Along the way in 90 days

Professor Ben Bridgewater

The importance of setting out your stall during the first 90 days in a new leadership role is widely recognised. It’s that short time when people still afford you the luxury of being ‘new’ and look with interest at your approach and style. It is also a time when you are most able to ask the stupid question, be open about what is needed going forward and be influenced by people who work in and with the organisation.

During my first three months at Health Innovation Manchester I have spent time connecting with a range of stakeholders across Greater Manchester.  Having worked on the patch as a cardiac surgeon for 20 years I have a good idea of who’s who and how it all works, but I have been genuinely impressed by the amount of goodwill and commitment from leaders to do the right thing by our citizens.  No doubt this has been further enhanced by binding our 37 NHS organisations and local authorities together through the devolved Health and Social Care Partnership (GMHSCP), under Jon Rouse’s leadership.

However, the system is incredibly complex and we are trying to do a lot at once.  The shared governance and accountability we have in place across GM should allow us to make decisions more easily and move quickly – the coming year will test this as we now need to deliver.

At Health Innovation Manchester, a key part of our role is to reduce barriers and blockers to allow innovation to flourish.  It’s about conducting world leading research, attracting industry and deploying innovation into frontline care.  Much of this will be built on the relationships we have with people and organisations across the system – we need to be the most collaborative body in the region.

This was perfectly demonstrated last week at the Association of the British Pharmaceutical Industry (ABPI) national conference, where a multi-agency team from GM’s public and private sectors co-delivered a session about the difference devolution has made to improving health and social care and the benefits of Health Innovation Manchester.  This was then illustrated by two real case studies on the GM COPD programme and the cancer vanguard pharma challenge.  On that day, we weren’t representatives from our relevant organisations, we were Team GM.  The conference has further enhanced the memorandum of understanding we have in place with the ABPI and several opportunities have been generated from industry. It was a proud moment.

Over the last month I have also been heavily involved in preparing a bid for Greater Manchester to become a Local Health and Care Record Exemplar.  Once again this has required a tremendous about of collaboration from agencies across the system, including GMHSCP, HInM, GMCA, the University of Manchester, the Salford Global Digital Exemplar, Manchester FT, Connected Health Cities and industry partners.  The final bid was ambitious and compelling and a true reflection of the fantastic digital assets and capability we have here in Greater Manchester.

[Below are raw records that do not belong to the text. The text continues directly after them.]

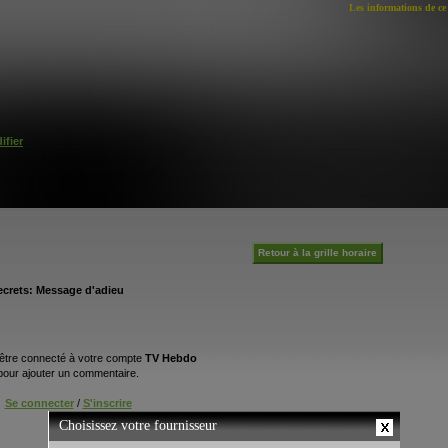
Les informations de ce 
ifier
Retour à la grille horaire
ecrets: Message d'adieu
être connecté à votre compte
TV Hebdo
pour ajouter un commentaire.
Se connecter
/
S'inscrire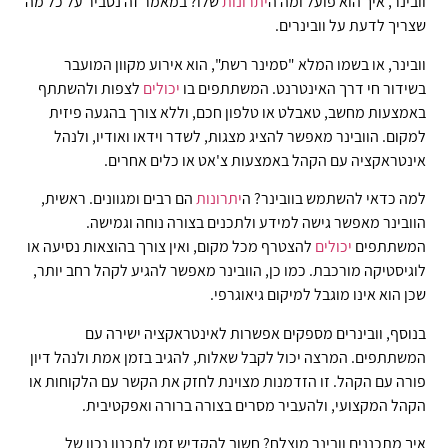
וובינר, איך הוא פועל ומה ה
יתרונות
שלו? במאמר זה נסביר על כל מה
שצריך לדעת על וובינרים.
וובינר, או בשמו המלא "סמינר רשת", הוא אירוע מקוון המועבר
בשידור חי דרך האינטרנט. המשתתפים בו
יכולים
לצפות ולהשתתף
באמצעות מחשב, טאבלט או טלפון חכם, וללא צורך בהגעה פיזית
למקום. הוובינר מאפשר להציג מצגות, לשדר וידאו ואודיו, ולנהל
אינטראקציה עם הקהל באמצעות צ'אט או כלים אחרים.
למה כדאי להשתמש בוובינר? ה
יתרונות
הם רבים ומגוונים. ראשית,
הוובינר מאפשר גישה למידע ולתכנים בצורה נוחה וגמישה.
המשתתפים
יכולים
להצטרף מכל מקום, ואין צורך בהוצאות נסיעה או
לוגיסטיקה מורכבת. כמו כן, הוובינר מאפשר להגיע לקהל רחב יותר,
שכן הוא אינו מוגבל למיקום גיאוגרפי.
בנוסף, וובינרים מספקים אפשרות לאינטראקציה ישירה עם
המשתתפים. המרצה יכול לקבל שאלות, להגיב בזמן אמת ולנהל דיון
פורה עם הקהל. זו הזדמנות מצוינת לחזק את הקשר עם הלקוחות או
הקהל המקצועי, ולהעביר מסרים בצורה ברורה ואפקטיבית.
איך מתכננים וובינר מוצלח? חשוב להקדיש זמן לתכנון נכון של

At the same time, I have been working closely with the National Institute for Health and Care Excellence (NICE) on our shared Data Lab programme which involves using routinely-collected information to test and evaluate new and existing treatments and produce new big-picture health insights.  More on this will be announced soon.

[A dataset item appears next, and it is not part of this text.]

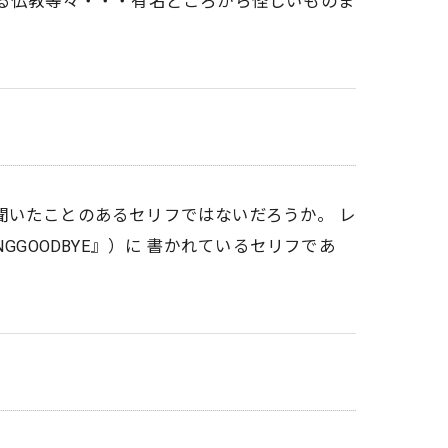
ある仏教等々・・・有名どころから怪しいものま
聞いたことのあるセリフではないだろうか。 レ
GGOODBYE』）に 書かれているセリフであ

As well as collaborating with partners externally, we have also been doing some development work internally.  Given the size of the HInM agenda and complexities across the system, we need to ensure that our workforce has a collective view about the direction of travel.  Our senior leadership team and staff at all levels have been involved in co-producing a rich picture of the GM system and the role we play within it.  It’s been a valuable process and once complete I will share it.  This OD approach is also informing the development of our refreshed Business Plan, which I will be taking to the HInM board later this month.

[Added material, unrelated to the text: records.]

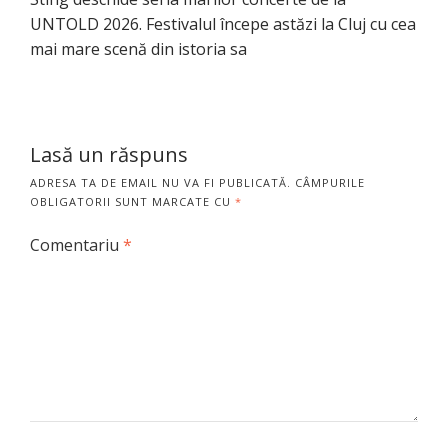
UNTOLD 2026. Festivalul începe astăzi la Cluj cu cea
mai mare scenă din istoria sa
Lasă un răspuns
ADRESA TA DE EMAIL NU VA FI PUBLICATĂ.
CÂMPURILE
OBLIGATORII SUNT MARCATE CU
*
Comentariu
*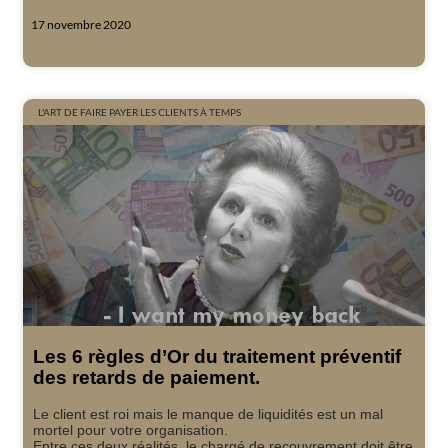
17 novembre 2020
L'ART DE FAIRE PAYER LES CLIENTS À TEMPS
Les 6 règles d’Or du traitement préventif
des retards de paiement.
Le client est roi mais le manque de liquidités est un mal
mortel pour votre organisation.
Entre ces deux réalités, le chargé de recouvrement doit être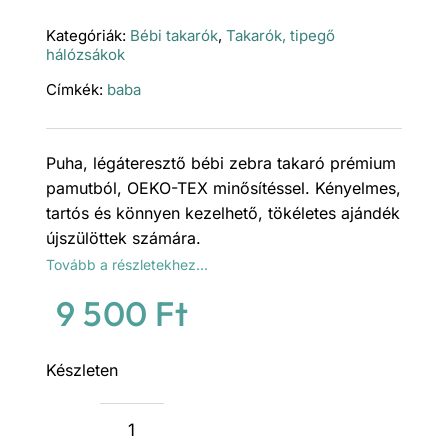
Kategóriák:
Bébi takarók
,
Takarók, tipegő
hálózsákok
Címkék:
baba
Puha, légáteresztő bébi zebra takaró prémium
pamutból, OEKO-TEX minősítéssel. Kényelmes,
tartós és könnyen kezelhető, tökéletes ajándék
újszülöttek számára.
Tovább a részletekhez…
9 500
Ft
Készleten
Bébi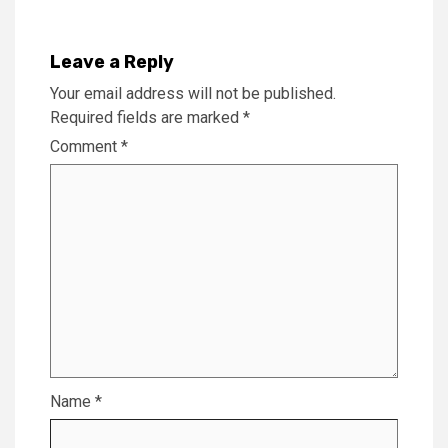
Leave a Reply
Your email address will not be published.
Required fields are marked
*
Comment
*
Name
*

Crucially, our Business Plan isn’t just for HInM as an organisation, it will support and enable the delivery of innovation into the wider health and social care sector.  We have a unique opportunity to build on devolution and deliver further, better and faster.  To do this we need to work together, crossing organisational and professional boundaries and extending leadership beyond the usual limits of responsibilities and authority.

Now that my honeymoon period is over, I am now focused on delivering this real and lasting change.  This is our big opportunity to improve the population health of the people of Greater Manchester now and for the future.